Catoosa County denies any discriminatory action, and stated that Starnes presented additional information to HUD that was not provided during the county's initial zoning investigations.
County Attorney Chad Young said he believes the issue came as a result of gaps in knowledge, as opposed to malicious intent. Young agreed with HUD investigators that the codes enforcement officer handling the case could have been more knowledgeable about what is and isn't permitted outside the county's ordinance and under state law.
He said he hopes the additional external and internal training called for in the Voluntary Compliance Agreement will prevent similar incidents in the future.
The external training session will be conducted by pre-approved instructors from HUD, who will provide instruction about the Fair Housing Act. The internal training session will be conducted by Young, who will go over state law and county ordinances to ensure code enforcement officers are up to date on local zoning regulations and permissions. He said he also plans to work the instruction into employee orientations for future hirees.
"My hope is they'll be very effective, but honestly, training is only as good as the people who are receiving it," Young said. "You can train me all you want, but if I don't employ my training day to day, it isn't going to help very much. But I feel like our employees want to do the right thing. If they don't, it's not because of intent on their part; it might be because they just didn't understand or know."
The Voluntary Compliance Agreement also calls for the county to develop a reasonable accommodation policy, which would enable the county to make accommodations for individuals with disabilities that might not be permitted under the county's zoning ordinance otherwise.
A template for the policy, which will be posted on the county's website, is expected to be sent to Catoosa officials before the end of the year, Young said.
As a final stipulation of the agreement, the county will designate an existing employee as its ADA coordinator. The person in this new role will be responsible for responding to and processing any fair-housing complaints made by residents in the future.
Though no one has been selected to shoulder the additional responsibilities as of yet, Young said candidates unofficially being considered include the county's human resources director, Ann Cain, and Zoning Administrator James Davis, who oversees the county's code enforcement office. The post will not come with an increase in salary or additional benefits, said Young.
The training, policy update and allocation of responsibilities are all intended to make it easier for residents to learn the county's stance on zoning regulations, Young explained. The moves are also intended to make it easier for residents to identify the correct individual to contact, or options to consider should they need to report a complaint, allowing the issue to be resolved at the county level without a federal agency needing to intervene.

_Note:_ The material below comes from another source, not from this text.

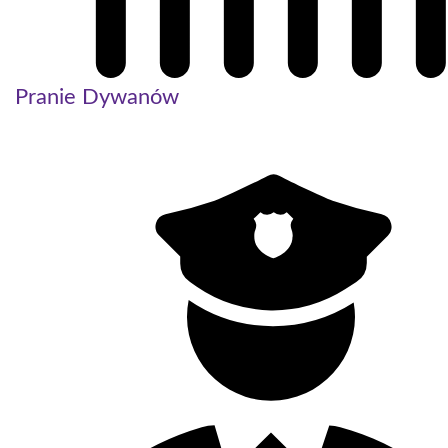
Pranie Dywanów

"Honestly, a lot of times, these complaints come about because of more of a failure to communicate or a failure of somebody to know where to go in the county to complain," he said.
Young said this is the first time Catoosa has encountered a complaint like Starnes' during his 20-plus years representing the county.
Starnes, meanwhile, does not believe the actions being taken under the agreement will create lasting change. He said keeping matters in-house would make it easier to "sweep matters under the rug."
Starnes alluded to the fact that Davis, one of the individuals being considered for the ADA coordinator position, was one of the officials with whom he corresponded during attempts to explain his situation in 2014.
"I'm not here to say that change won't happen," Starnes said, "but if they're going to handle it internally like that, appointing someone who was part of the problem to oversee it, how could you ever think that it's going to change?"
He proposed getting outside agencies involved as a possible solution to prevent further incidents.